WHAT THIS TASK INVOLVES
The entries below contain pictures. Write out only the lines from the line with "years. The UniCare State Indemnity Plan" up to and including the line with "understand all the", exactly, without them.

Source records
--- --- ---

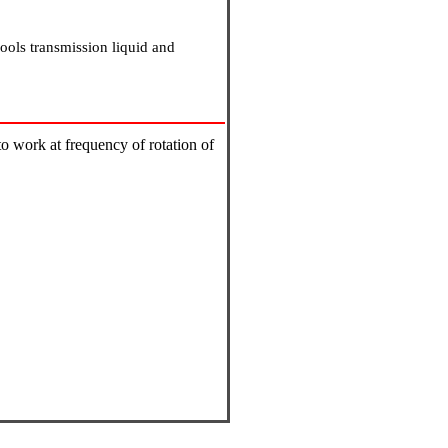
cools transmission liquid and
to work at frequency of rotation of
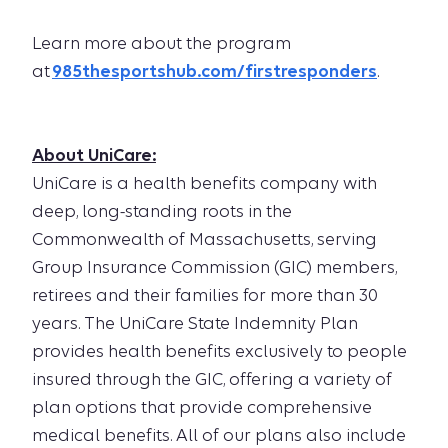
Learn more about the program
at
985thesportshub.com/firstresponders
.
About UniCare:
UniCare is a health benefits company with
deep, long-standing roots in the
Commonwealth of Massachusetts, serving
Group Insurance Commission (GIC) members,
retirees and their families for more than 30
years. The UniCare State Indemnity Plan
provides health benefits exclusively to people
insured through the GIC, offering a variety of
plan options that provide comprehensive
medical benefits. All of our plans also include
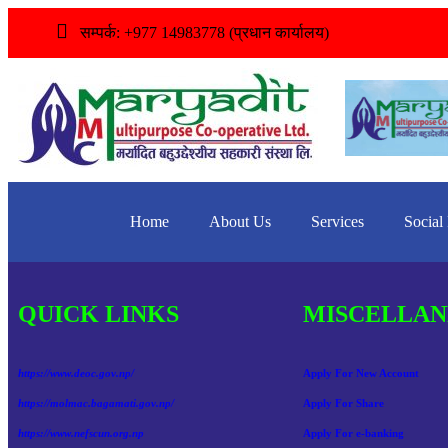
सम्पर्क: +977 14983778 (प्रधान कार्यालय)
Home
About Us
Services
Social
QUICK LINKS
MISCELLAN
https://www.deoc.gov.np/
Apply For New Account
https://molmac.bagamati.gov.np/
Apply For Share
https://www.nefscun.org.np
Apply For e-banking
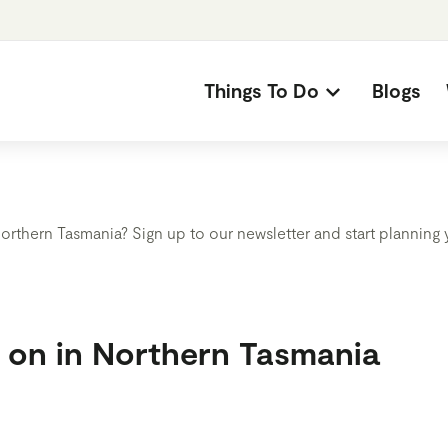
Things To Do
Blogs
orthern Tasmania? Sign up to our newsletter and start planning
s on in Northern Tasmania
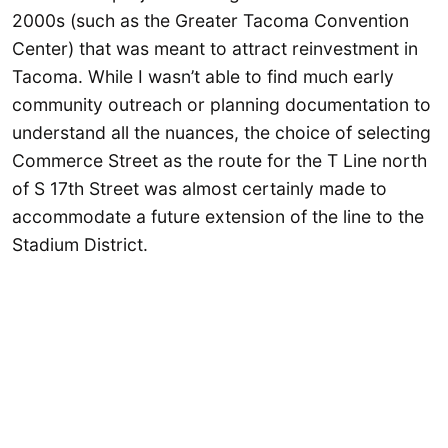
2000s (such as the Greater Tacoma Convention
Center) that was meant to attract reinvestment in
Tacoma. While I wasn’t able to find much early
community outreach or planning documentation to
understand all the nuances, the choice of selecting
Commerce Street as the route for the T Line north
of S 17th Street was almost certainly made to
accommodate a future extension of the line to the
Stadium District.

--- --- ---

ANSWER SECTION
years. The UniCare State Indemnity Plan
provides health benefits exclusively to people
insured through the GIC, offering a variety of
plan options that provide comprehensive
medical benefits. All of our plans also include
सम्पर्क: +977 14983778 (प्रधान कार्यालय)
Home
About Us
Services
Social
QUICK LINKS
MISCELLAN
https://www.deoc.gov.np/
Apply For New Account
https://molmac.bagamati.gov.np/
Apply For Share
https://www.nefscun.org.np
Apply For e-banking
Things To Do
Blogs
orthern Tasmania? Sign up to our newsletter and start planning
s on in Northern Tasmania
2000s (such as the Greater Tacoma Convention
Center) that was meant to attract reinvestment in
Tacoma. While I wasn’t able to find much early
community outreach or planning documentation to
understand all the nuances, the choice of selecting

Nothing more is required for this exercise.